Around 10 children died from a lack of clean water since you have been reading this post!
that should bother you. & that's just 1 example. it should bother us and make us think when we go to buy a new pair of shoes. if we ever even flirt with buying a new car we should think about that first. all the crap we buy should make us think - "is this really the way i should be spending this money?"
i think we're all insane to justify how we spend our money. lots of purchases i have made bother me... and i don't really spend money. i certainly don't spend money on expensive stuff very often! Our 2nd day after Thanksgiving together we bought a big fancy TV for like a fourth of what it usually costs... but it was probably still enough to help lift 8 families out of poverty. did i really need an iPhone? do i need 3 pairs of shoes? do i need more than 7 shirts (1 for each day of the week)?
we're so freaking rich and we give so freaking little.
1 of our goals is to be able to give away half of everything we make to God's Kingdom - missions, the poor, etc... we're definitely not there yet, but everything in me wants to be there soon... and then move beyond it.
but that sounds radical doesn't it? that sounds weird doesn't it? downsizing. doing without "necessities". 10% is all we need to give right?

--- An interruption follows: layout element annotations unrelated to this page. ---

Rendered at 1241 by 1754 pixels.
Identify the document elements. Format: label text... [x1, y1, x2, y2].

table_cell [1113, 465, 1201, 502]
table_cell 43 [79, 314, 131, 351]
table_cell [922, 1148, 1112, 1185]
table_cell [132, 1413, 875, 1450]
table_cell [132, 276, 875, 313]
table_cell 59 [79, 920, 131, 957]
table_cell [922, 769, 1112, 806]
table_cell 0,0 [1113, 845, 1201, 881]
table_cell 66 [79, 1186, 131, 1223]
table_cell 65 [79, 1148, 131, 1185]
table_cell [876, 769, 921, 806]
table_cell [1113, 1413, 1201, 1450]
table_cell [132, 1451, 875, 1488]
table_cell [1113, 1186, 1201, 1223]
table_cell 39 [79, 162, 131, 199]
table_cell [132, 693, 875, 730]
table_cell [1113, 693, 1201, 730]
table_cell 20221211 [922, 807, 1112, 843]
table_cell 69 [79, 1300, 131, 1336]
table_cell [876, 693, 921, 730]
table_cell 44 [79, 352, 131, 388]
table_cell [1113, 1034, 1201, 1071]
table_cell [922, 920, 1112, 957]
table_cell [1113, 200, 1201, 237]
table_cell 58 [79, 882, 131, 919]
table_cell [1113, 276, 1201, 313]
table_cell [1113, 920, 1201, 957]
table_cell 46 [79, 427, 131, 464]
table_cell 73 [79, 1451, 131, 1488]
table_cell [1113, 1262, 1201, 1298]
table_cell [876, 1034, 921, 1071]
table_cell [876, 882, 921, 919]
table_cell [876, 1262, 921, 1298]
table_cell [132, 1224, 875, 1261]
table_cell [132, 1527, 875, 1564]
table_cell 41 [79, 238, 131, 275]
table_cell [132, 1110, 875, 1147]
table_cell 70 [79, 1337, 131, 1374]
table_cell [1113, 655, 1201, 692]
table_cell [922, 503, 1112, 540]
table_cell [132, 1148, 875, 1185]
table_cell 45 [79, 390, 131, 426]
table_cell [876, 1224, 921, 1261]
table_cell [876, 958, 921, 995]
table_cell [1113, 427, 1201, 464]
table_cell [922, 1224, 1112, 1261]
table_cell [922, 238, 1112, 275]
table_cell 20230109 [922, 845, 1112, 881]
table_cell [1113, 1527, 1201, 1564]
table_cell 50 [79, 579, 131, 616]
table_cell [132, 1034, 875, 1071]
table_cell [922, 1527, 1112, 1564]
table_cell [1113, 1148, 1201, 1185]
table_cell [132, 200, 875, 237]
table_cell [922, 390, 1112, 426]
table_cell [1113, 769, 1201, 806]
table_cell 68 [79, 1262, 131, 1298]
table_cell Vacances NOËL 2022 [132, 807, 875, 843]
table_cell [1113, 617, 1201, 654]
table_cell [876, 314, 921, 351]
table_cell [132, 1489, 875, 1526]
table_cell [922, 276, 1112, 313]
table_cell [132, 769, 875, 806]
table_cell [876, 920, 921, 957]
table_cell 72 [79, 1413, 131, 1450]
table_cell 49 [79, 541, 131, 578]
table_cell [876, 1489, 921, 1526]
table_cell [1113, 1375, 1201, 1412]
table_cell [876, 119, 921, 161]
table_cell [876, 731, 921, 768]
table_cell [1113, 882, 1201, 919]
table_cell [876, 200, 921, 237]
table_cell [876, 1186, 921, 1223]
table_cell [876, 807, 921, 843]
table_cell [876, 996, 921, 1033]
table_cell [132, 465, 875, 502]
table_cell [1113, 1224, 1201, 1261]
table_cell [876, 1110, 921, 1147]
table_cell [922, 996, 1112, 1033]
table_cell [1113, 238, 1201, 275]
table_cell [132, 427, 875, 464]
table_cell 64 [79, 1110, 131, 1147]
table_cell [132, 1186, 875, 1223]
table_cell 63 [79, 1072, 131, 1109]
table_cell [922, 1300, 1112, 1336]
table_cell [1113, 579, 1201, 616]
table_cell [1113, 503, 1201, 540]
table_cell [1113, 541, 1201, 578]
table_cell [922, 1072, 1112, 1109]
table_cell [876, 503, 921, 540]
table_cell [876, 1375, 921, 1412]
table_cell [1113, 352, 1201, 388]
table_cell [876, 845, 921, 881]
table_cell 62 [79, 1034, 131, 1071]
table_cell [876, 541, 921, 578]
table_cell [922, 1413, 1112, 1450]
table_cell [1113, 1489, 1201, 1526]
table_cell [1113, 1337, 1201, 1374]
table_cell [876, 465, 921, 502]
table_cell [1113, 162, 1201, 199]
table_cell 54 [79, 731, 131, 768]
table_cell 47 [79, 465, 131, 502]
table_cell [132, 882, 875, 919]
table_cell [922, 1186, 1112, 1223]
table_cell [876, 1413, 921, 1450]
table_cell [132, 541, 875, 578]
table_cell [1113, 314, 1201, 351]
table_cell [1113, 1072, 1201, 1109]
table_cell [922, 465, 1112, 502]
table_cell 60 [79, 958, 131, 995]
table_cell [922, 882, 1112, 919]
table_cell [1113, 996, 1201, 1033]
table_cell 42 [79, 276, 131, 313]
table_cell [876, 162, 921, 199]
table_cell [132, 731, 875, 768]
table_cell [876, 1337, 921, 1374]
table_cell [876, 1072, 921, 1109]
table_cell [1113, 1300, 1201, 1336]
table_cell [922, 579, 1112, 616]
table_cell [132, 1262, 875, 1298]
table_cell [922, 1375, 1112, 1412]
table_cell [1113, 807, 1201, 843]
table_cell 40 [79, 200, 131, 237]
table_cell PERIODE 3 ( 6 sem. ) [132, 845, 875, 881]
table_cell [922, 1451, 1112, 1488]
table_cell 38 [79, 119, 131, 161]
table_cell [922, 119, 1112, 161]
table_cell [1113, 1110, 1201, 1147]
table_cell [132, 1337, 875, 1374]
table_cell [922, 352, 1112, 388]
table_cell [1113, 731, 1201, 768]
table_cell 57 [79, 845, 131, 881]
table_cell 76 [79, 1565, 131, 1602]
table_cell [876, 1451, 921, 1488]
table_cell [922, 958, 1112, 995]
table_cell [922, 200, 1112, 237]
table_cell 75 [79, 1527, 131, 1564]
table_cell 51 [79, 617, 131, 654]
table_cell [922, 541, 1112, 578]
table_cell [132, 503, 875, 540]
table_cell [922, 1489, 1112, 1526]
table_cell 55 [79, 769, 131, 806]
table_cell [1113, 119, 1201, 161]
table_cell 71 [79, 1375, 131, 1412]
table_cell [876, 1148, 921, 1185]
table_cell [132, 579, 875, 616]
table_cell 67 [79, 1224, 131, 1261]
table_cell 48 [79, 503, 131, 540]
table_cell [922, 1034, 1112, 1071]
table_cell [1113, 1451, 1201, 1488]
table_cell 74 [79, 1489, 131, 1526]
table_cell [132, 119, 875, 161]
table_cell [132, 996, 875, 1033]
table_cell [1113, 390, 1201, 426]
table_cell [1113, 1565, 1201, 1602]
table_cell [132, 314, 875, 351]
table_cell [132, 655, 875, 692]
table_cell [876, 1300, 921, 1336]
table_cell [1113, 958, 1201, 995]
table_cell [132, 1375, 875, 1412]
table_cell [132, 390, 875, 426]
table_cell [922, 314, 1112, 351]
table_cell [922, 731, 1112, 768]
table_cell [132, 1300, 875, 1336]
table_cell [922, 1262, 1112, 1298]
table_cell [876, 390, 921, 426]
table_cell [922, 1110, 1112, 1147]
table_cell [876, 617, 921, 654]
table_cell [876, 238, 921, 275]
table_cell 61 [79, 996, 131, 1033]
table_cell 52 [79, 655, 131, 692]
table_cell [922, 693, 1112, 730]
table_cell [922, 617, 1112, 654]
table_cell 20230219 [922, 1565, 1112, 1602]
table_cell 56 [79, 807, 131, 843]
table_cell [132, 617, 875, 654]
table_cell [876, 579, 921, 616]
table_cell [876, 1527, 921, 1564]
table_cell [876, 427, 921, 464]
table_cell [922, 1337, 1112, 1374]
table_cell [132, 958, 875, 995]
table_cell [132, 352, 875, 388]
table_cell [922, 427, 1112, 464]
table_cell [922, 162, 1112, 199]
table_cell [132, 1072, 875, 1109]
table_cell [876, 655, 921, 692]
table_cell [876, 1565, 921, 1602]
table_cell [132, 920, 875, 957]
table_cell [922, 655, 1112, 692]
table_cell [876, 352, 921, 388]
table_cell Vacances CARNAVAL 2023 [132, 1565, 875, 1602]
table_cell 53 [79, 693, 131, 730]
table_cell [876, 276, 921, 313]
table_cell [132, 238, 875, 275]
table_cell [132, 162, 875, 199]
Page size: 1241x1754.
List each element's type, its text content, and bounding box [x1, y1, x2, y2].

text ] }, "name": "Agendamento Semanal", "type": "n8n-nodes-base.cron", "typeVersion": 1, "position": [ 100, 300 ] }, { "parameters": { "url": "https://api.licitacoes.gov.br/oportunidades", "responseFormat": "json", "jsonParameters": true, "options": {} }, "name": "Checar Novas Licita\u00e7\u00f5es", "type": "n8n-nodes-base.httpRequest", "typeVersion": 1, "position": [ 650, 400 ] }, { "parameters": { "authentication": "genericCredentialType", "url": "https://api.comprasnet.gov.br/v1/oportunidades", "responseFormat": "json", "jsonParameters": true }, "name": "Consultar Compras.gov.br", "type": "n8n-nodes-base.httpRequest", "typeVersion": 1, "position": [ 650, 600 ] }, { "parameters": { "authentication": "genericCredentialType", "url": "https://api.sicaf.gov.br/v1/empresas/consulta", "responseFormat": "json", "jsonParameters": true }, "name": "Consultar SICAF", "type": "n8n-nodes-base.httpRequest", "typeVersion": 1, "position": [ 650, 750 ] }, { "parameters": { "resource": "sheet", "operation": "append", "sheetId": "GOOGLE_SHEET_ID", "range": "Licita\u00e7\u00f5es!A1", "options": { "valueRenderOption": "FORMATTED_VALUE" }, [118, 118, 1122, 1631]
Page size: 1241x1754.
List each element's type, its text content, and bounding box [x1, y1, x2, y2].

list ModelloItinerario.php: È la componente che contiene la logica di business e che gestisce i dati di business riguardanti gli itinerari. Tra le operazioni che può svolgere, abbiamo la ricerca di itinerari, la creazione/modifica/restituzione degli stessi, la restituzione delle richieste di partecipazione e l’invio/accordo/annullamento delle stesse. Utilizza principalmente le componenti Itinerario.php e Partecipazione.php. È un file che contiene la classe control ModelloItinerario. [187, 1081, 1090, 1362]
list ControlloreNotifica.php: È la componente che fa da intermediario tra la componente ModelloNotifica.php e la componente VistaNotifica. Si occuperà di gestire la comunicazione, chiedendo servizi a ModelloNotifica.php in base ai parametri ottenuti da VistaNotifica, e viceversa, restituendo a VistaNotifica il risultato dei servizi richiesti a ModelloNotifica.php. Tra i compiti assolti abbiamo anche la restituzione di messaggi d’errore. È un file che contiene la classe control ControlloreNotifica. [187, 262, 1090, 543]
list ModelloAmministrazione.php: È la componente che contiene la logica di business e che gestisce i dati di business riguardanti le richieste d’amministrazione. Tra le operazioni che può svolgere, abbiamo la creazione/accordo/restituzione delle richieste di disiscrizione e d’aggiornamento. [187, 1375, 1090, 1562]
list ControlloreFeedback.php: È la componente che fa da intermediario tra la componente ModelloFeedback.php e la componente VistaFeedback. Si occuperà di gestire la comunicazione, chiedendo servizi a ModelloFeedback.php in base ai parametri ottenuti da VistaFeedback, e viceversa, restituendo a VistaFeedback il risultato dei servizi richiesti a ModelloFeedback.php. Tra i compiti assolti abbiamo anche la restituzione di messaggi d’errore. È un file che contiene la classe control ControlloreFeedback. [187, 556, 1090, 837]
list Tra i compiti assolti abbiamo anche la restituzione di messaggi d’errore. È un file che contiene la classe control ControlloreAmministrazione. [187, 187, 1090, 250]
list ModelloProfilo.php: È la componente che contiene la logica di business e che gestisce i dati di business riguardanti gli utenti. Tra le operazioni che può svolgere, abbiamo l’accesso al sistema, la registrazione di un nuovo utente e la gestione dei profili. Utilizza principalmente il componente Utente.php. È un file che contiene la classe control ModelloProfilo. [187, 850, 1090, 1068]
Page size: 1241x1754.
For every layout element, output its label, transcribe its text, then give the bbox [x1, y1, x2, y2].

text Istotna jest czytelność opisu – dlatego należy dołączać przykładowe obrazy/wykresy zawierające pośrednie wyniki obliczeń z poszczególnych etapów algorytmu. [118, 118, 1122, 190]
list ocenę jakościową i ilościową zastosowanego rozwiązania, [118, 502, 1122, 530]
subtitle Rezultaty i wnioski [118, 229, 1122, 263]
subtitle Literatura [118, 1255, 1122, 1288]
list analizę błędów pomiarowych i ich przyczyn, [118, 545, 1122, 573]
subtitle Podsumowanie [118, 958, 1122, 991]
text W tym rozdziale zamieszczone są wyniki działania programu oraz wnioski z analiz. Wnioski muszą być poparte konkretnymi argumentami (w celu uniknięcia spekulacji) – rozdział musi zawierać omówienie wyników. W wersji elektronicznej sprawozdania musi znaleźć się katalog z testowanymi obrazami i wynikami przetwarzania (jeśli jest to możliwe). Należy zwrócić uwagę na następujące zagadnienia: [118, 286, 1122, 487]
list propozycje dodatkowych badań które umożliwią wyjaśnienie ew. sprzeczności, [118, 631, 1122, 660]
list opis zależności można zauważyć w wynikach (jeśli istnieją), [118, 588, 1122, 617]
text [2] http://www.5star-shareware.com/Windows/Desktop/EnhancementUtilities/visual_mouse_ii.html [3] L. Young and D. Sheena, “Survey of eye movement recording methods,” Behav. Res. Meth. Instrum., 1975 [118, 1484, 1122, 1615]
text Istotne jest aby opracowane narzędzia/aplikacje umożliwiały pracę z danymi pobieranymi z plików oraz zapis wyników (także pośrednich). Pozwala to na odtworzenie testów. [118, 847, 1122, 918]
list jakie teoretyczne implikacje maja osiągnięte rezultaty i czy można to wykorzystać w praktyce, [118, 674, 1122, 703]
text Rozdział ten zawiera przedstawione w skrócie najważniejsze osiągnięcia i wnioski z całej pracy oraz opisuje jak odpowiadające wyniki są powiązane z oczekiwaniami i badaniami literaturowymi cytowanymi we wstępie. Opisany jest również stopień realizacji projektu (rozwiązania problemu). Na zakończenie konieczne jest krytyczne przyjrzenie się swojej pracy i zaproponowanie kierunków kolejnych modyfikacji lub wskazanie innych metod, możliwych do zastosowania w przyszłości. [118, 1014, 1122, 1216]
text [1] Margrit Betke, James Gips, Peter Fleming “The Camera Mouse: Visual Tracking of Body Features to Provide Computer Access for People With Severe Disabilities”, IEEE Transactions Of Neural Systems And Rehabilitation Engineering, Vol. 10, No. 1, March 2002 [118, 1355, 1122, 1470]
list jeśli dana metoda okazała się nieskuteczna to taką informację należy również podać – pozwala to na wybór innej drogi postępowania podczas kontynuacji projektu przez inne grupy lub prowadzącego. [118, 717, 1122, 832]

but if i'm being honest from my heart... giving away half of what we make is pretty sad. why can't we live on a lot less than half?
we are blinded and ruined by our crazy consumeristic culture. we have to "keep up". everyone has 2 cars and a house payment and cable and an iPhone right?
Everyone drops $200 or $400 or $600 a month on a car payment right?
this makes me so angry and i know God is FURIOUS. not that we have nice things but that we spend all our money on ourselves! that's ludicrous and... i'm going to go ahead and say it... sinful.
& i'm guilty. i spend way too much money on me. i get sucked into my own culture and i'm selfish.
I WANT OUT!
i want God to use the money He has blessed me with for His glory... to radically change lives among the millions of unreached people who have never even heard His name... to save lives of people who would otherwise be dead because of the poverty they were born into.
i want God to use the money He has blessed me with for His glory... to radically change lives among the millions of unreached people who have never even heard His name... to save lives of people who would otherwise be dead because of the poverty they were born into.